Controlling access to websites

Many organizations need to control access to certain categories, and often the access varies according to user group. For example, you may wish to allow some users to access websites that are blocked by the default workplace policy.

Objectives

When you complete this unit, you’ll know how to do the following:
  • Create a group of users for whom you want to allow access to categories
  • Add a policy that permits access to categories
  • Create a firewall rule for the policy and specify users
  • Position the firewall rule

Create a user group

You want to allow a group to be able to access some categories that are blocked by the default workplace policy. You create a group that allows unlimited access.

  1. Go to Authentication > Groups and click Add.
  2. Specify the settings.
    OptionDescription
    Group name Research
    Surfing quota Unlimited internet access
    Access time Allowed all the time
  3. Click Save.

Create a policy that allows access to categories

You create a policy that allows access to some categories that are blocked by the default workplace policy.

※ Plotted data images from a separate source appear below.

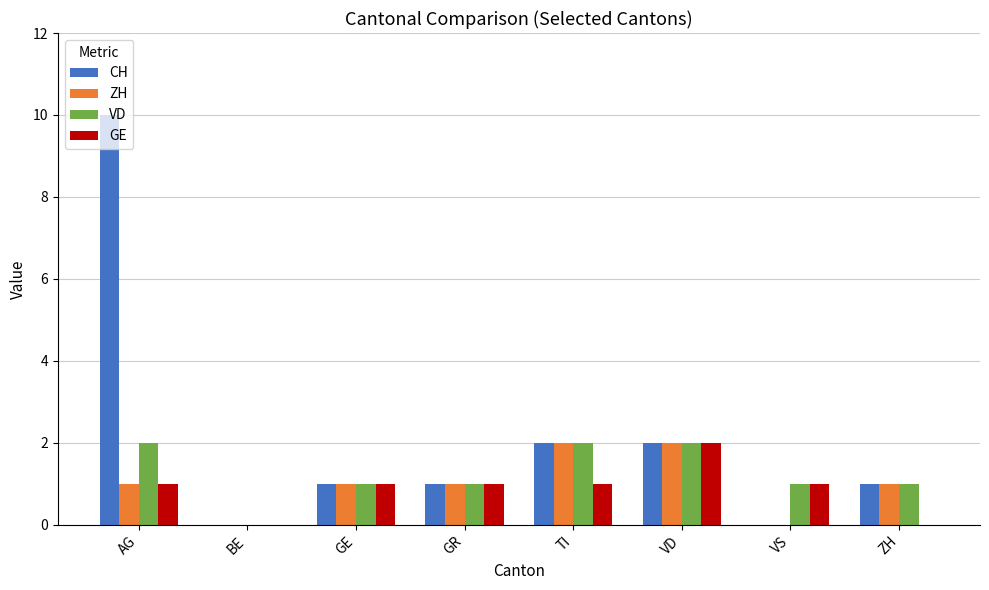

What is the sum of the VD values at TI and ZH?

3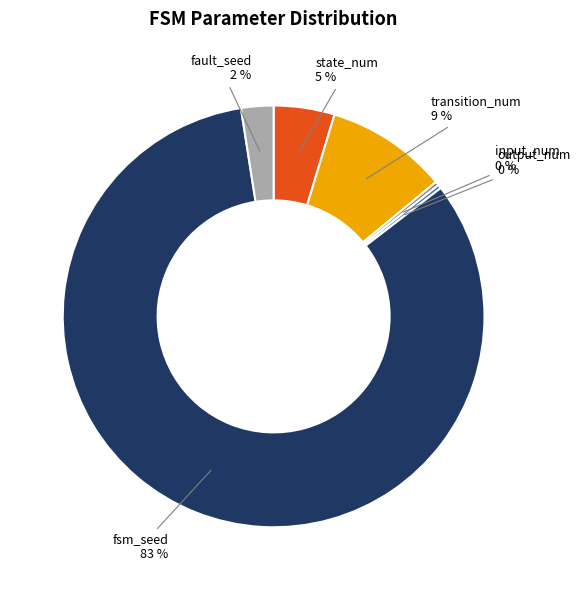

Does any single category account for the majority?

Yes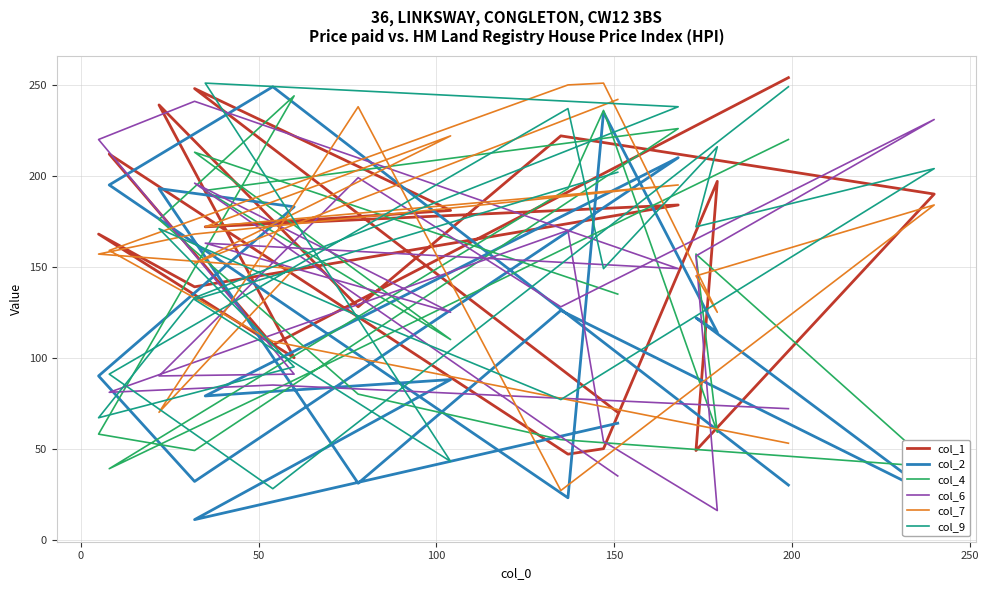

What are all the series names shown in the legend?

col_1, col_2, col_4, col_6, col_7, col_9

  1. Go to Web > Policies and click Add policy.
  2. Specify the settings.
    OptionDescription
    Name Web categories
  3. Click Add rule.
    The firewall creates a default rule at the top of the rule hierarchy that blocks all HTTP traffic for all users. The rule is off.
  4. Move the pointer over the Activities field, click the activity (All web traffic), and then click Add new item.
  5. Clear the All web traffic check box.
  6. Click Show only and select Web category.
  7. Select categories and Apply selected items.
  8. Move the pointer over the Action field, click the Action indicator, and select Allow HTTP.
  9. Click the Status switch to turn the rule on.
  10. Click Save.

Create a firewall rule and apply the policy

Your configuration contains a rule that blocks access for all users for the Default workplace policy. However, you want to add a rule that allows some users to access some categories that are blocked by the default policy. You create a rule for those users and move it to the top of the list.

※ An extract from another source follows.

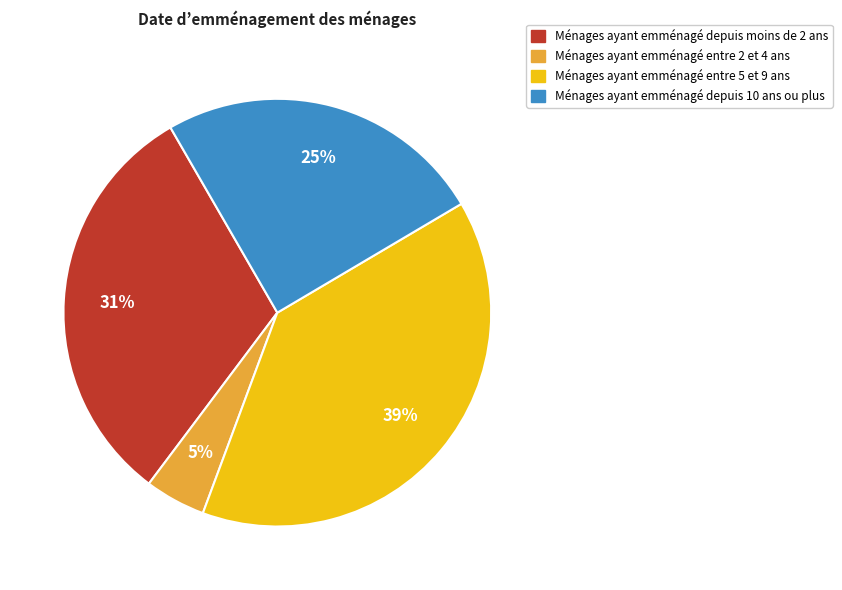

How many segments does this pie chart have?

4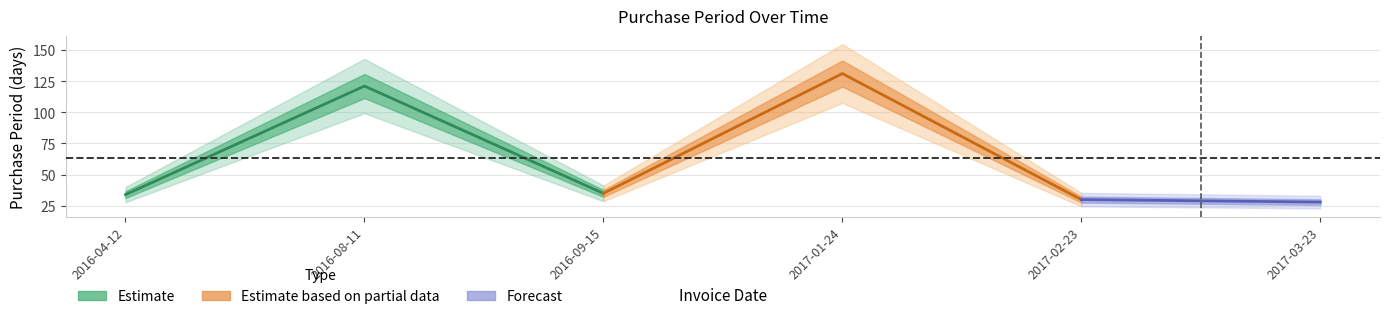

What value does the data have at 2016-09-15, to the nearest 50?

50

  1. Go to Rules and policies > Firewall rules. Select IPv4 or IPv6 and select Add firewall rule.
  2. Specify the settings.
    OptionDescription
    Rule name Web research group
    Source zones Any
    Destination zones Any
  3. Scroll down to the Identity section and click Add new item.
  4. Clear the Any check box, select Research, and click Apply selected items.
  5. Scroll down to the Advanced section and select the Web categories policy.
  6. Click Save.
    The firewall adds the rule below the rule for the Default workplace policy. Because you want the firewall to process the rule for the web research group first, you move it to the top of the hierarchy.
  7. Click the drag handle of the rule for the web research group and drag the rule to the top of the list.
    The web research group rule will be processed first. Any traffic that matches the rule criteria (user group and categories) will be permitted. Traffic that matches users and categories in the default rule will be blocked.